— Par Max Dorléans et Marcel Sellaye (GRS) —
On sait que depuis leur prise de fonction à la direction du CHUM en lieu et place de l’ancien directeur Estienne – mis de côté pour n’avoir pas réussi ou plutôt avoir trop tardé dans la mise en place des mesures draconiennes – le trio des inspecteurs dépêché par la ministre de la Santé, fait la chasse, en silence et sans véritable pression syndicale ou autre, à tout ce qu’ils estiment inefficient pour le fonctionnement de l’hôpital. C’est d’ailleurs le sens de leur lettre de mission qu’ils poursuivent visiblement sans perturbation majeure, sans trop de soucier des exigences de fond de la communauté des médicaux, paramédicaux et autres, à qui l’on demande de travailler toujours plus, sans tous les moyens nécessaires, mais avec leur seule conscience professionnelle.
Dans ce même ordre d’idées, et évidemment en droite ligne des orientations austéritaires déjà prises, le chef du gouvernement et la ministre de la Santé viennent d’annoncer le lancement prochain de « concertation à tous niveaux » et de « réflexions intenses » d’une durée de 3 mois (mars à mai) pour aboutir à une réforme « globale, cohérente, méthodique » de l’ensemble du système de santé, estimant que « le temps des rafistolages est révolu ».

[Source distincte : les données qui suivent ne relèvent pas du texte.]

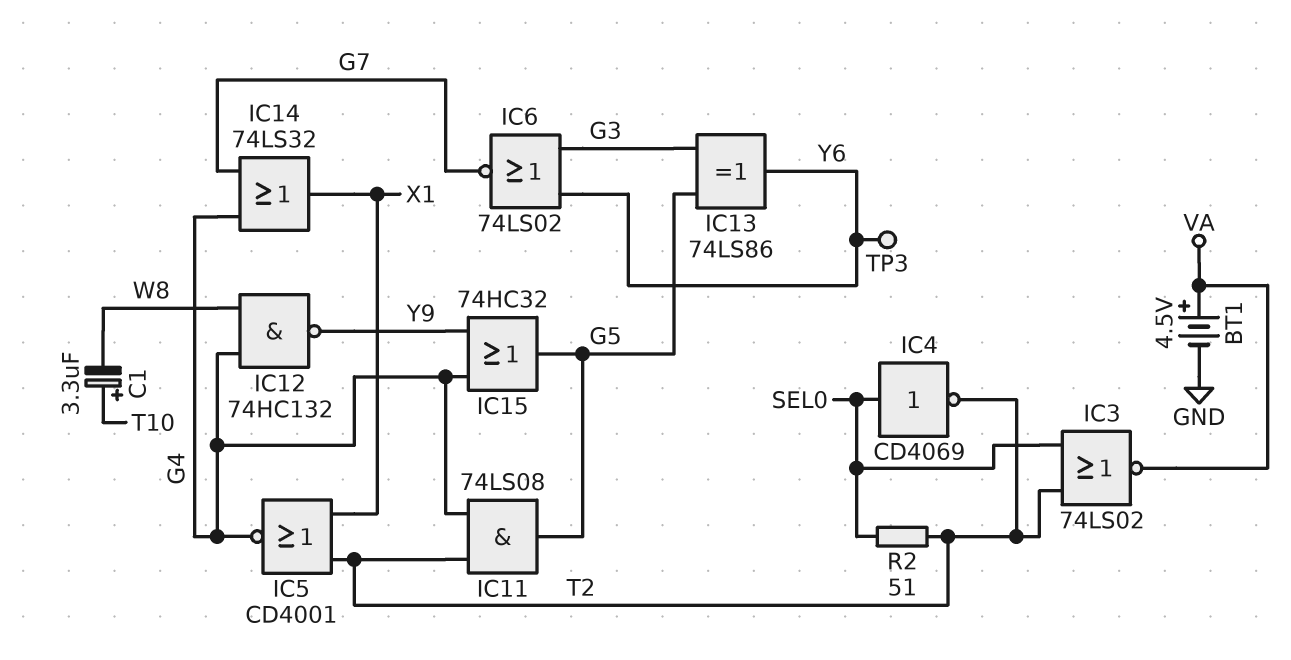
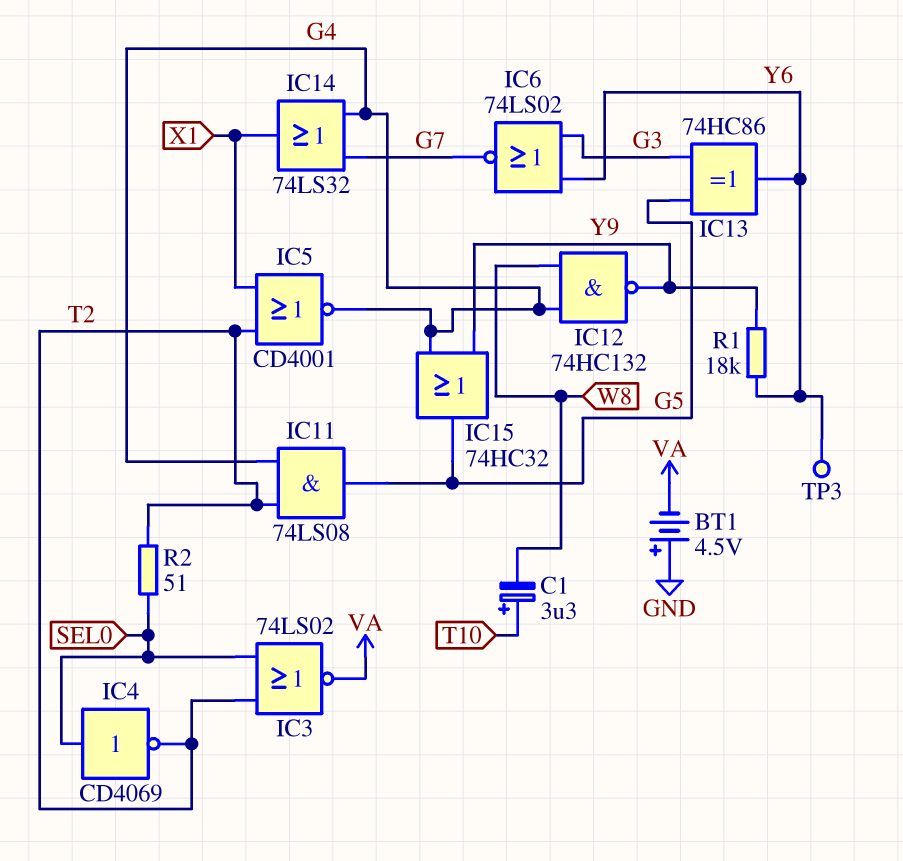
BT1: 4.5V (plus VA, minus GND) -> 4.5V (plus GND, minus VA)
IC13: XOR 74LS86 (in G3, in G5, out Y6) -> XOR 74HC86 (in G3, in G5, out Y6)
R1: none -> 18k (Y6, Y9)

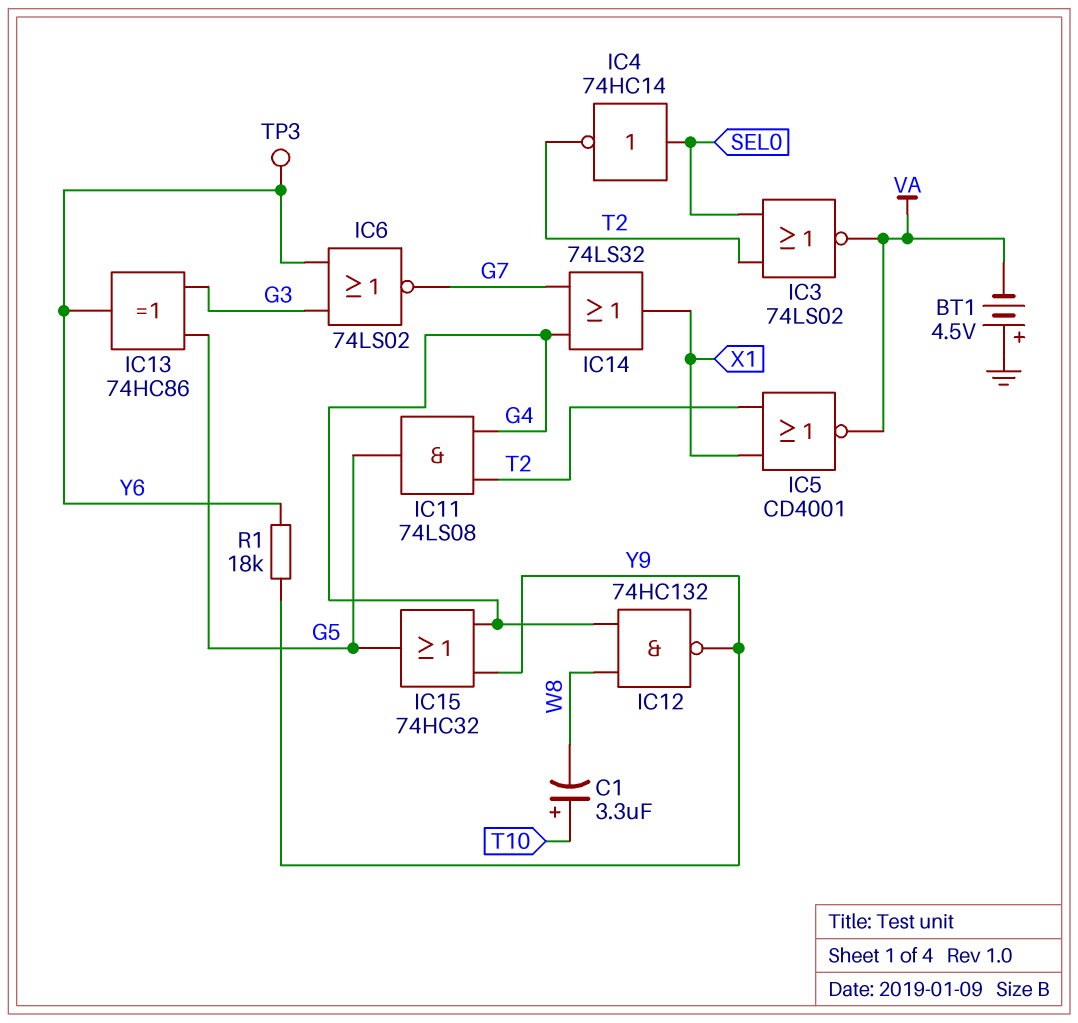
IC4: NOT CD4069 (in SEL0, out T2) -> NOT 74HC14 (in SEL0, out T2)
IC5: NOR CD4001 (in T2, in X1, out G4) -> NOR CD4001 (in T2, in X1, out VA)
R2: 51 (SEL0, T2) -> none

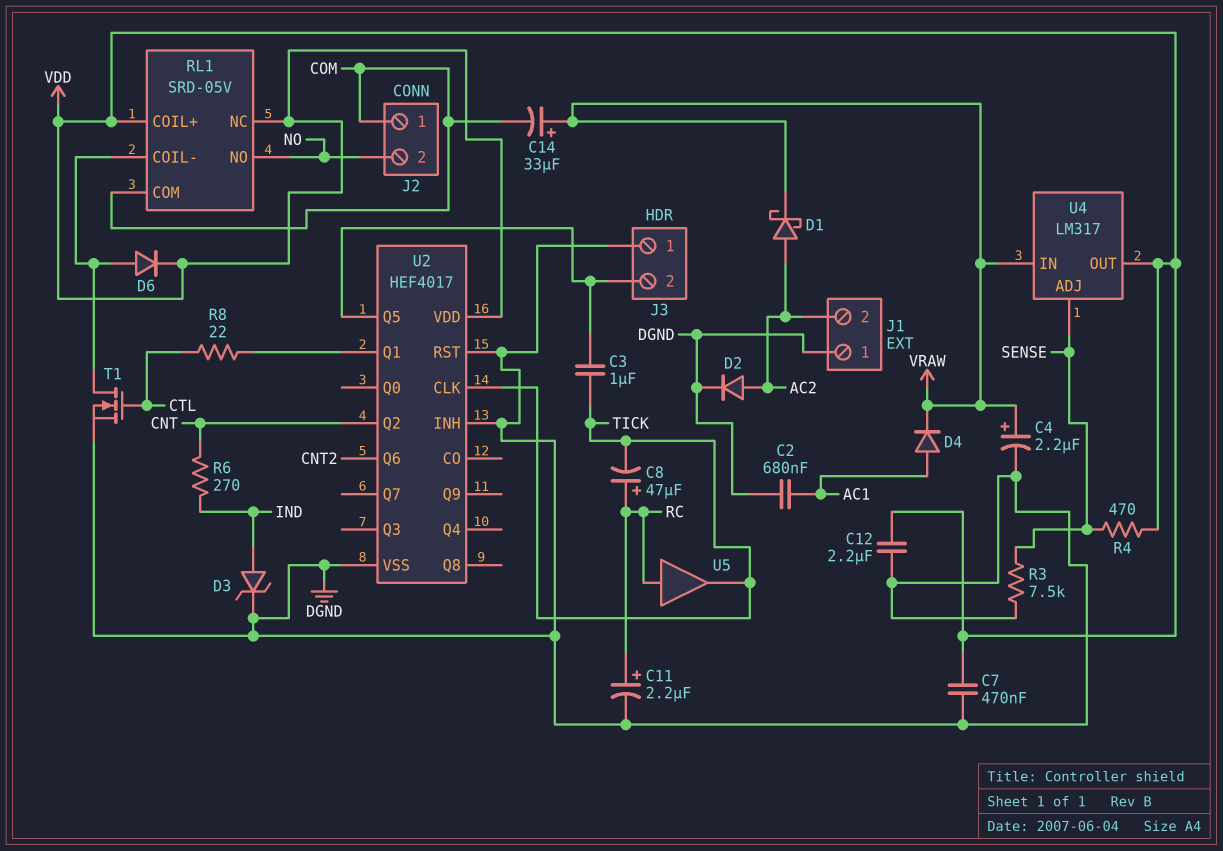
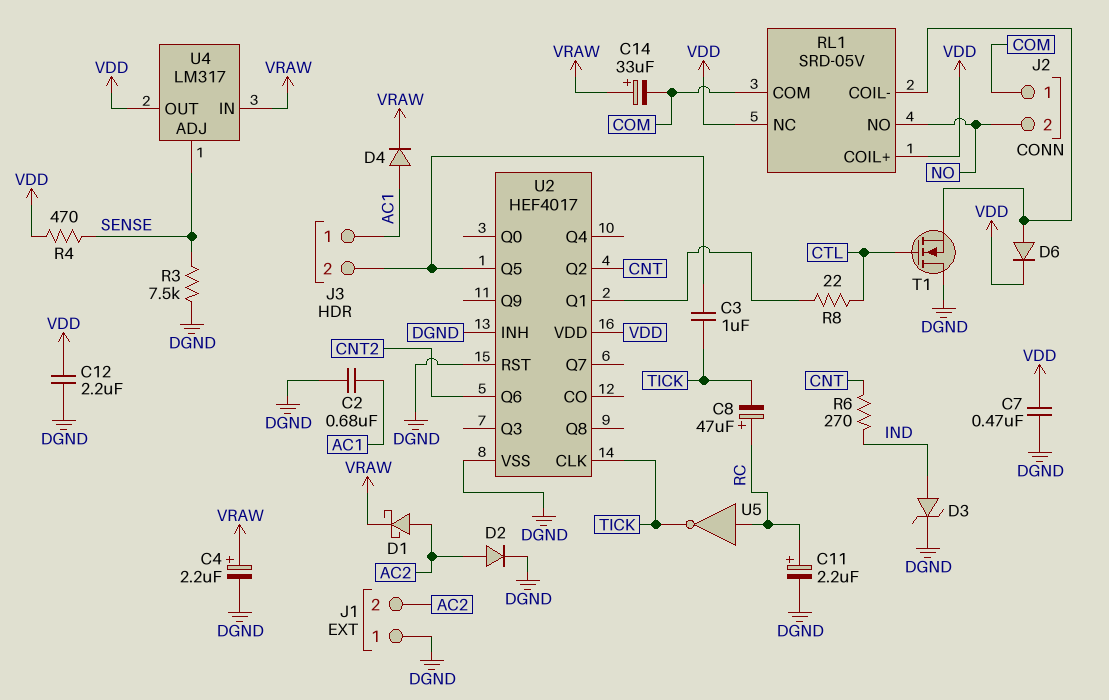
J3 pin 1: DGND -> AC1
T1: NMOS (G CTL, D RL1/COIL-, S DGND) -> NMOS (G CTL, D DGND, S RL1/COIL-)
U5: buffer (in RC, out TICK) -> NOT (in RC, out TICK)

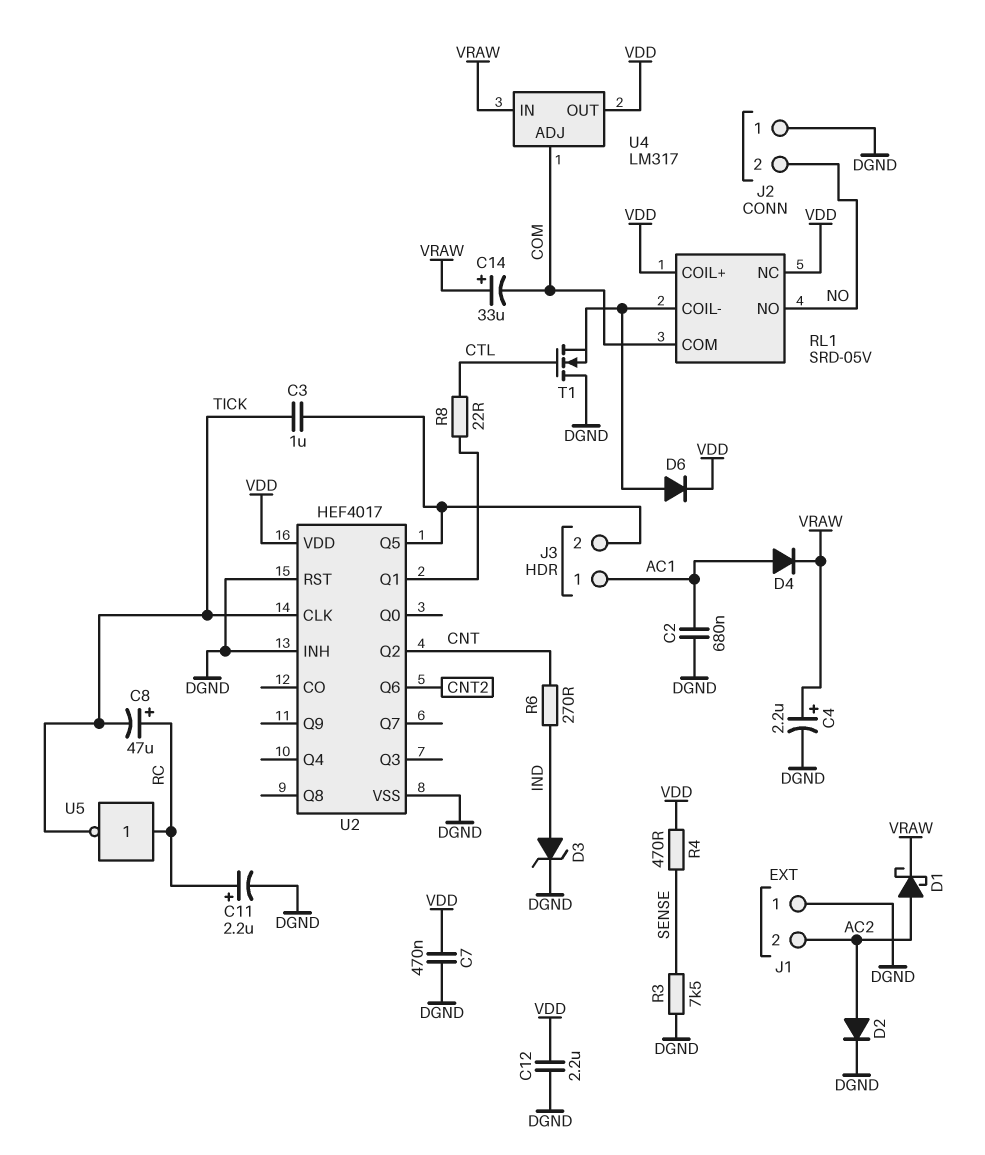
J2 pin 1: COM -> DGND
U4 pin ADJ: SENSE -> COM

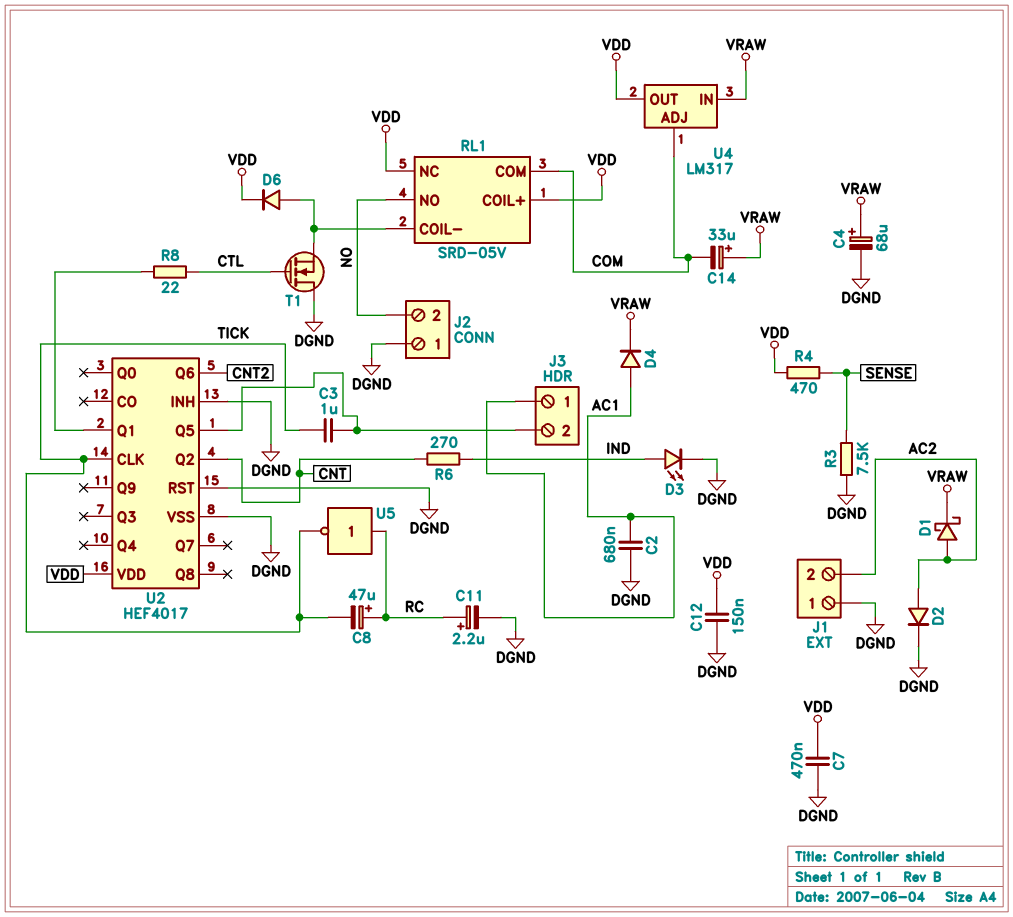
C4: 2.2uF (plus VRAW, minus DGND) -> 68uF (plus VRAW, minus DGND)
C12: 2.2uF (DGND, VDD) -> 150nF (DGND, VDD)
D3: zener (A IND, K DGND) -> LED (A IND, K DGND)

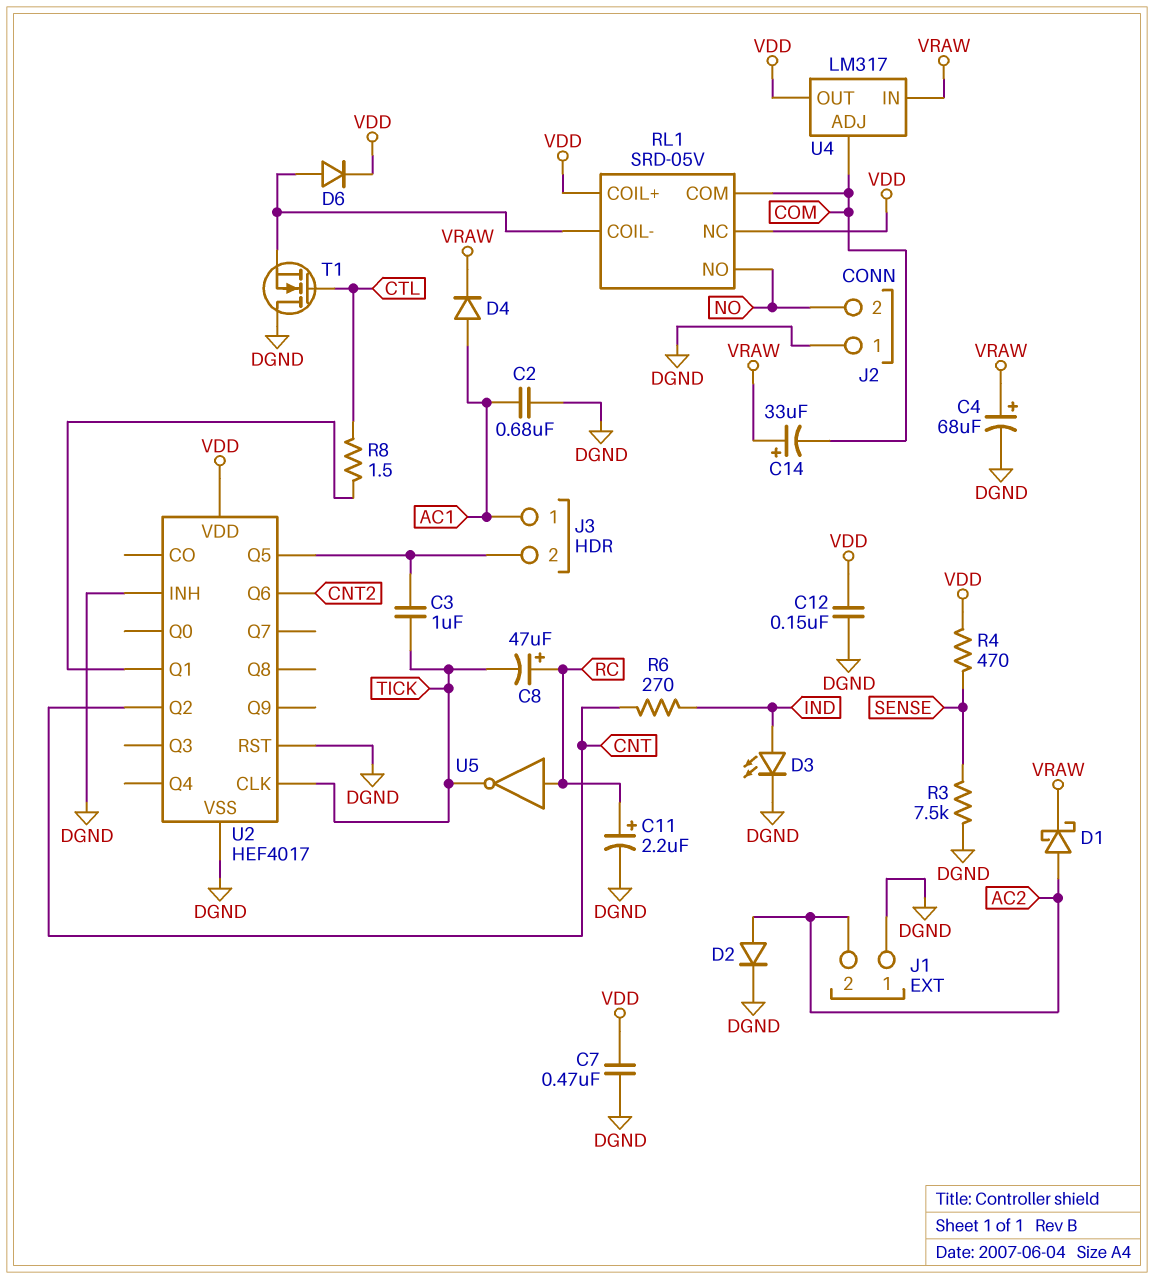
R8: 22 (CTL, U2/Q1) -> 1.5 (CTL, U2/Q1)

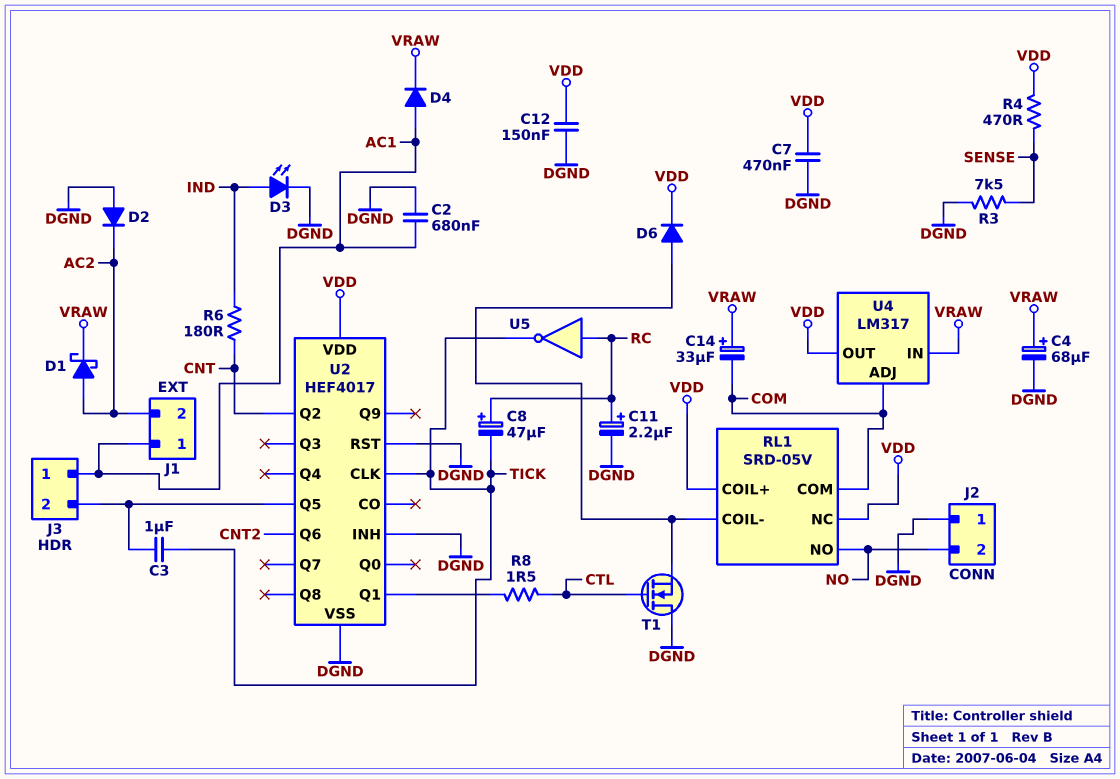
D2: diode (A AC2, K DGND) -> diode (A DGND, K AC2)
J1 pin 1: DGND -> AC1
R6: 270 (CNT, IND) -> 180 (CNT, IND)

Le gouvernement ayant déjà arrêté les « cinq grands chantiers » sur lesquels devront plancher autorités, experts et citoyens, il devrait s’agir pour le « Collectif Douvan Douvan » et/ou les organisations syndicales, de les aborder sans crainte, mais avec leurs propres réponses. C’est-à-dire se saisir de cette opportunité pour faire entendre leurs points de vue, et surtout pour associer, comme prévu, la population à la lutte pour un CHUM digne de ce nom, et plus largement pour un véritable service public hospitalier en Martinique.
Il se peut qu’ici en Martinique, au vu de la lettre de mission entre les mains du trio, la discussion sur les « cinq grands chantiers » ne prenne pas la même forme qu’en France. Reste que cette lettre englobe peu ou prou les questions en débat à venir. Puisqu’il s’agit de « qualité et pertinence des soins », de « modes de financements », de « développement du numérique », de « formation des professionnels de santé », de « gestion des ressources humaines à l’hôpital et d’organisation territoriale de ces derniers » d’une part et d’autre part sur les questions de « regroupements d’hôpitaux », du « virage ambulatoire », de la « modification de la T2A » ou encore de l’ « instauration d’un service sanitaire pour les étudiants en santé ». Et que la question cruciale pour le trio est la l’amélioration de la productivité, qui passe fondamentalement pour eux, par la réduction des effectifs.
Prenons l’exemple de la « tarification à l’activité » (T2A). Après avoir été présentée depuis 15 ans comme la formule miracle pour financer les établissements hospitaliers, voici aujourd’hui Buzyn qui la déclare « arrivée au bout d’un système » et responsable pour les personnels de « la perte de sens » de leur métier. Une déclaration qui fait suite à sa récente dénonciation de ses effets pervers, notamment celui relatif à la course à la rentabilité à laquelle elle pousse, par la multiplication des actes qui rapportent le plus. Et qui par ailleurs s’est réalisée depuis sa mise en place, au détriment des malades et d’une utilisation rationnelle et intelligente des ressources de la Sécurité sociale.
Une déclaration donc sur la T2A, à mettre en relation avec une autre question en débat à venir, et qui concerne la « qualité des soins ». En effet comment vouloir partout une qualité des soins, et dans le même temps pousser, au nom d’une supposée « qualité insuffisante », à la des fermetures de lits, de services et d’établissements. Comment en effet ne pas comprendre que « la perte de sens » de leur métier par les personnels, et encore le recul de la qualité des soins que reconnaissent les syndicats et personnels, sont précisément dus à la réduction des effectifs, à la dégradation des conditions de travail, au travail en permanence en flux tendus, au manque ou à l’insuffisance de matériels et de moyens, à l’impossibilité pour les personnels de prendre leurs repos salutaires et de se former…
Alors ne boudons pas le plaisir de nous opposer clairement et fermement à Buzyn dont la l’objectif est de réduire les déficits et les dépenses publiques. En l’occurrence de mettre les hôpitaux sous pression en leur imposant toujours plus de contraintes budgétaires. Ce qu’elle entend voir réalisé avec le trio d’inspecteurs à la tête du CHUM pour quelques mois encore, par une réduction de la masse salariale, donc des effectifs. Ce qui évidemment est à l’opposé des intérêts de la population.
C’est cette orientation mortifère que nous devons combattre pour construire un véritable service public hospitalier et de santé en Martinique. Cependant notre noble objectif a pour fondement principal, la mobilisation de la population.